-- RECORDS TO PROCESS follows --
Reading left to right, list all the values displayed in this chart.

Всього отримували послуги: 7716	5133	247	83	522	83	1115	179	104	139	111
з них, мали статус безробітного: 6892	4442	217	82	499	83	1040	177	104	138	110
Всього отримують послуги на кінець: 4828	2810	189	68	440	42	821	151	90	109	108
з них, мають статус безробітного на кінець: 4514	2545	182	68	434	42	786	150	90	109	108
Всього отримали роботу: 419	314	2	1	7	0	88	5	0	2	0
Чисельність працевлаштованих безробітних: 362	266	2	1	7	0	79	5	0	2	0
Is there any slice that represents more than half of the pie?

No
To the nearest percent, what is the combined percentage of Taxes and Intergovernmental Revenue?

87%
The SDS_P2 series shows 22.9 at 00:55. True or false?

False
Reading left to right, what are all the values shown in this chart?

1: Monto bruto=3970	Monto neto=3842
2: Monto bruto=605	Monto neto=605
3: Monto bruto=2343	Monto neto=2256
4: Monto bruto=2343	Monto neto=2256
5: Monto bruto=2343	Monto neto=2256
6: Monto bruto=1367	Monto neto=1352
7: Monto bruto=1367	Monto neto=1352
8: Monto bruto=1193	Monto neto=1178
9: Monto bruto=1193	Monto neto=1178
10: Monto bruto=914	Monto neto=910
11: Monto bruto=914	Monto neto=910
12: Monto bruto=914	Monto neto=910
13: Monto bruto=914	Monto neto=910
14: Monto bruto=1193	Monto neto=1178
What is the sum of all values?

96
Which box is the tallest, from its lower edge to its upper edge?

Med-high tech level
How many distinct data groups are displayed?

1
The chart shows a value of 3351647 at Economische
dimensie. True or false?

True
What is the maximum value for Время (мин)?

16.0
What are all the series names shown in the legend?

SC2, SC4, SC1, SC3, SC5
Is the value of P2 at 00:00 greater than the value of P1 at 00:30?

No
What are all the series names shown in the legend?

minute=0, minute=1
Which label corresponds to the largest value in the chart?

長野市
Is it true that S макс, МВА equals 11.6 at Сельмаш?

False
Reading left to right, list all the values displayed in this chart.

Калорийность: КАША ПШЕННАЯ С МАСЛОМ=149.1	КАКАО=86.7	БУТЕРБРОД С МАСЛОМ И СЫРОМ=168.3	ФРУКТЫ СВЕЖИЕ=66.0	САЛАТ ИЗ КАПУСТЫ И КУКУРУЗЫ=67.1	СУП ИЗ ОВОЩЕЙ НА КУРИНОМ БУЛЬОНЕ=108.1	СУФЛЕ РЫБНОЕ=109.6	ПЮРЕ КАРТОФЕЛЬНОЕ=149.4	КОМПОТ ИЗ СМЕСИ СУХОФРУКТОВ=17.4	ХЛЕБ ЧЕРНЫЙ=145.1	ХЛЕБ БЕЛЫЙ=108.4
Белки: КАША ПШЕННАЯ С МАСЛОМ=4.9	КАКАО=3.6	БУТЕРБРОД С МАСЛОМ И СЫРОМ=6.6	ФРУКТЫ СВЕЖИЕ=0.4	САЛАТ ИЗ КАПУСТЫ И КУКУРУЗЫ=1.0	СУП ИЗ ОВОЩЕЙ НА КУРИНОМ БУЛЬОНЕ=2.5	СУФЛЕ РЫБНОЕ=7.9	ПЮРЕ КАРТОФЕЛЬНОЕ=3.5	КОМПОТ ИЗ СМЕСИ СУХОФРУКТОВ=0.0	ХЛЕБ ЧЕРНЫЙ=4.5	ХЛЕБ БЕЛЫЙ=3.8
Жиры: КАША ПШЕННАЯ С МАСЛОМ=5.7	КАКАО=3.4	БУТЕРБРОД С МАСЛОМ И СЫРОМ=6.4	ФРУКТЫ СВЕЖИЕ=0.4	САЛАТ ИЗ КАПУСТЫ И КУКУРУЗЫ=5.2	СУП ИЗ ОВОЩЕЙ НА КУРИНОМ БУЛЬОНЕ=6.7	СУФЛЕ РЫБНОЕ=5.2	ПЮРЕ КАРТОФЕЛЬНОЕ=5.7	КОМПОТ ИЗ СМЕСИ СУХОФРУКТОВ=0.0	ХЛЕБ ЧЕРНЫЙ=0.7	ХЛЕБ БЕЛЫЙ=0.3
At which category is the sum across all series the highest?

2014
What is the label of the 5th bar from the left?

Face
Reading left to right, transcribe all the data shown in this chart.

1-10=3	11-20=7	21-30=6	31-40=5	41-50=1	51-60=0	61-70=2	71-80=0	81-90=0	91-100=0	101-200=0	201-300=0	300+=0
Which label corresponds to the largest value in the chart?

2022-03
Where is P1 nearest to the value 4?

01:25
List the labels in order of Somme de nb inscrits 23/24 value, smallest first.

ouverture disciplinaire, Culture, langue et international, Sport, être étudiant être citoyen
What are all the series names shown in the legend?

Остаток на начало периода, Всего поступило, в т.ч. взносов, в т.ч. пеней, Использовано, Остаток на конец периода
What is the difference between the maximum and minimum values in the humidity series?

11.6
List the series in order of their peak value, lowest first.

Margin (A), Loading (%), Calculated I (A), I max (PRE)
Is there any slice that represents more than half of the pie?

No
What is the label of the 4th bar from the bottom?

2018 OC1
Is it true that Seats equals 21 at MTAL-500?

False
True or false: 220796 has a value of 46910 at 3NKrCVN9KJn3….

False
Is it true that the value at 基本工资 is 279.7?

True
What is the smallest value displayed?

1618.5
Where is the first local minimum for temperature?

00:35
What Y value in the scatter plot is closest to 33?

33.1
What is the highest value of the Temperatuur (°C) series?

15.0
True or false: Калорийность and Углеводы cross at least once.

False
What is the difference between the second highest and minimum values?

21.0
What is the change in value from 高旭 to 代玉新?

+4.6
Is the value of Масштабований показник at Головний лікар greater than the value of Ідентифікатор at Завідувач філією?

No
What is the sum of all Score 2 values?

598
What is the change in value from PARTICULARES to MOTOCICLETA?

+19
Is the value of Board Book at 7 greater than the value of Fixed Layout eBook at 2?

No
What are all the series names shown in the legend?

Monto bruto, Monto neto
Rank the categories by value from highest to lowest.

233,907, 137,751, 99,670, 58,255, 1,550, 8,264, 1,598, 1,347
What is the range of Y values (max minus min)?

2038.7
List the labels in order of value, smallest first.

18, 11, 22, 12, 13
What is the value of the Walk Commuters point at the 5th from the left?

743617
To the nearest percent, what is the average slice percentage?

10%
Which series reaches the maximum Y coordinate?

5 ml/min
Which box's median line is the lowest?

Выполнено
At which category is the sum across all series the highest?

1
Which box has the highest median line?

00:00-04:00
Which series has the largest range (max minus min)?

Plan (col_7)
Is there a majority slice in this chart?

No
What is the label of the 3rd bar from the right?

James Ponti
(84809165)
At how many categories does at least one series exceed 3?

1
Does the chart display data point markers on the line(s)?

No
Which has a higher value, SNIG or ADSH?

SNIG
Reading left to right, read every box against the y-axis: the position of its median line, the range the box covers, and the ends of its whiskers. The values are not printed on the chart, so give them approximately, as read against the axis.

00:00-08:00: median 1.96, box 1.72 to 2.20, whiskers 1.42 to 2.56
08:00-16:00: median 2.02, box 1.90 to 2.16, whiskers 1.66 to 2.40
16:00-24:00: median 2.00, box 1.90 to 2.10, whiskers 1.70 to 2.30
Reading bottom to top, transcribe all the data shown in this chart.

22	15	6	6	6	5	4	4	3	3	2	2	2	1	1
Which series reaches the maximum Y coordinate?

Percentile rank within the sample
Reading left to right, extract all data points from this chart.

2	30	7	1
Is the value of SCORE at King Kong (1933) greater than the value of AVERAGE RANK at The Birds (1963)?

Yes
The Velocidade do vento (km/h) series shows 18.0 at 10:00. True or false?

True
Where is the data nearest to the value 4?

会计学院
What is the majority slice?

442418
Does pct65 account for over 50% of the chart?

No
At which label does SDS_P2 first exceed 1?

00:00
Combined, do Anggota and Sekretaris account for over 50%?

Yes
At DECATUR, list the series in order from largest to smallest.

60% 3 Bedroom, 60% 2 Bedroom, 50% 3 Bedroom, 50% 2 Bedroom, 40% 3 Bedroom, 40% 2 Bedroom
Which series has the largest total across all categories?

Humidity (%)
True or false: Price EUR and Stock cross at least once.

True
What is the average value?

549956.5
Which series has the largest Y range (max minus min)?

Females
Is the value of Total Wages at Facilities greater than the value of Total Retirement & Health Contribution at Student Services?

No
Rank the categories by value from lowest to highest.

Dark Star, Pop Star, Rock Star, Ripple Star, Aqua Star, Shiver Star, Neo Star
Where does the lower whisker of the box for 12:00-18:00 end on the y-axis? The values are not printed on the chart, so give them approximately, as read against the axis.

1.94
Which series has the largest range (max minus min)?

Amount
-- RECORDS TO PROCESS concluded --
WHAT THE EXERCISE ASKS >> Return the lines of the data above exactly as they appear, from the line that contains "Plan (col_7)" through the line that contains "Reading left to right, read", both lines included.

COMPLETED TASK >>
Plan (col_7)
Is there a majority slice in this chart?

No
What is the label of the 3rd bar from the right?

James Ponti
(84809165)
At how many categories does at least one series exceed 3?

1
Does the chart display data point markers on the line(s)?

No
Which has a higher value, SNIG or ADSH?

SNIG
Reading left to right, read every box against the y-axis: the position of its median line, the range the box covers, and the ends of its whiskers. The values are not printed on the chart, so give them approximately, as read against the axis.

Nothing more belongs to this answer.